### Excerpt
I live in Baltimore which has a 6% sales tax...but I'm also an hour away from an apple store in awesomeland Delaware with NO sales tax!!! :D

I also am a student at college (UMBC woot) so I get that discount too.

My choices are as follows (not including gasoline lol)

1. Mac Mini with 4GB of Ram for $684 and a monitor/mouse/keyboard of my choosing for no more than $900 total. I can easily get a good 23inch monitor for cheap.

2. The 20 inch Imac standard config for 1,149.

I will be using the mac for HD viewing and photo editing and I am also pretty interested in hooking up the mac-mini to my HD set with a DVI to HDMI adaptor (WHY NO HDMI APPLE!? :( ) and audio into my stereo.

Is there ANY reason why I should get the Imac over the Mac Mini? I have read numerous sources saying the Mac Mini does great HD when you bump up the RAM (card goes from 128-256).

This will be my first mac in almost 8 years. I picked up a G4 Power Mac in 2002 with the intent of using music software like REASON to get some beats down, but this was when 10.1 was around and the whole OS9 - OS10 conversion thing was going on with software which long story short made my life a living hell for 2 weeks as the mac froze and crapped out on me over and over making me return it to go back to Windows.

I got a sony Vaio which actually is still running and recently got a Dell Laptop for cheap, but it's only average with anything video related and cannot do HD. It suits my needs as a college student for classes, but not for my graphical needs.

I really want to learn the Mac OS and am going to make my purchase mid-summer when I get some cash from my company for going to shool. This is also when Snow Leopard is supposed to drop if i'm not mistaken.

So there you have it - can you give me a little help? Thanks! :apple:
 
Go with the Mac Mini.

The iMac is good but its not a big improvement.

Just go cheap, for now ;)
 
The Mac Mini is a nice little machine. It is my first and currently only Mac (Just ordered an iMac 24" loaded, but it hasn't even shipped yet, and its for my fiance, I don't get it :( ) I made it into an HTPC (Get Plex, www.plexapp.com) if you do HD video, its the best thing and my main reason for getting the Mini.

Mine is the base 2.0 with the Nvidia card and I upgraded the memory to 4GB, which is a must. I have done this so far with it:

Took it on a business trip where I had it running Photoshop CS4, Nikon Camera Control Pro 2, Parallels running Windows XP SP3 and Microsoft Office 2007, plus some other background tasks. It handled it like a champ. 12 hour work days and not a single complaint.

Then when I got back home I hooked the DVI out to my 22" Dell monitor, and the Mini Display port (to HDMI) to our 32" LCD in our room. I then played BluRay ripped movies (My rips, all on the up and up) while I played World of Warcraft with most display settings pretty high except shadows.

Basically, this little thing handles a lot more than people give it credit for, and I think its largely due to OSX's great resource management.

### Tasks to carry out
1. In the Mac Mini discussion, why did the first writer return the G4 Power Mac bought in 2002? Answer in one to three sentences.
2. Answer these questions using the Mac Mini discussion, marking each answer with its letter:
(a) What sales tax rate does Baltimore have?
(b) What price is given for the 20-inch iMac in its standard configuration?
(c) How much memory did the writer who recommends Plex put into that Mac Mini?

### Source material

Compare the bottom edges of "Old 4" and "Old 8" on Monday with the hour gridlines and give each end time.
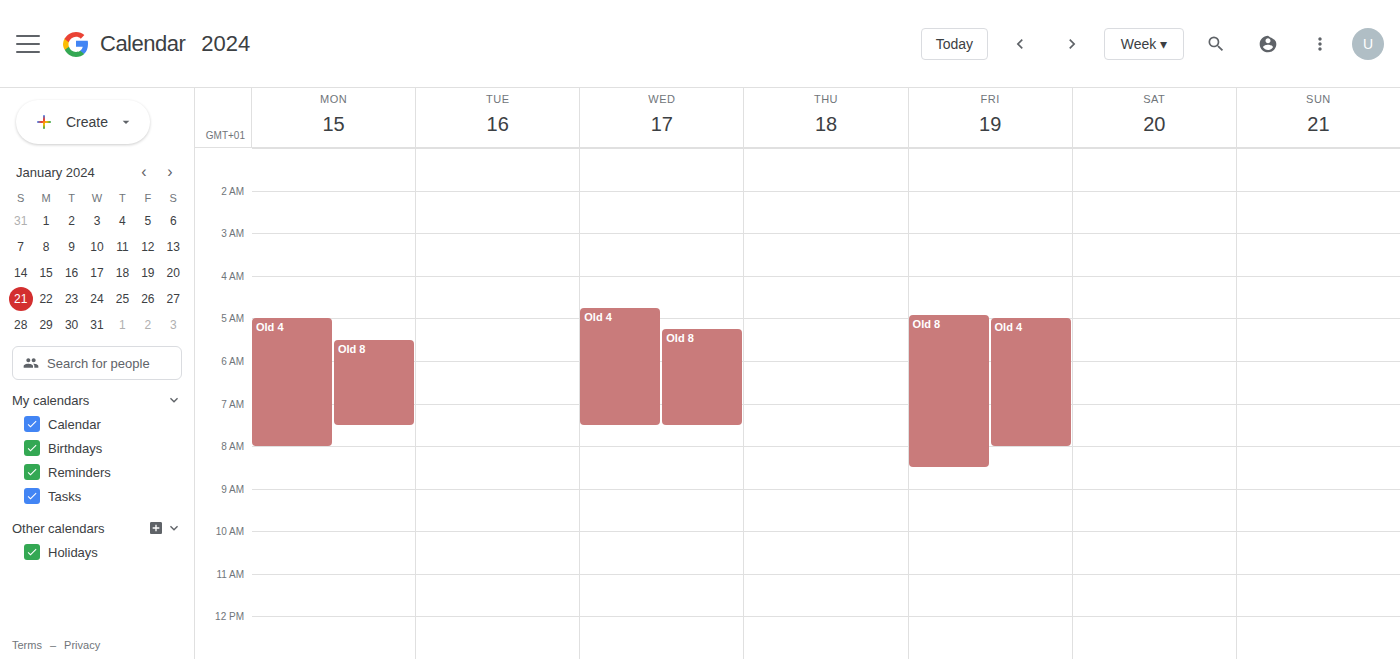
"Old 4": 8:00 AM, exactly on the 8 AM line. "Old 8": 7:30 AM, halfway between the 7 AM and 8 AM lines.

### Task solutions
1. Version 10.1 was current, and software was going through the OS9-to-OS10 conversion. This made the machine freeze and fail over and over for two weeks. The writer returned it and went back to Windows.

2.
(a) 6%
(b) $1,149
(c) 4GB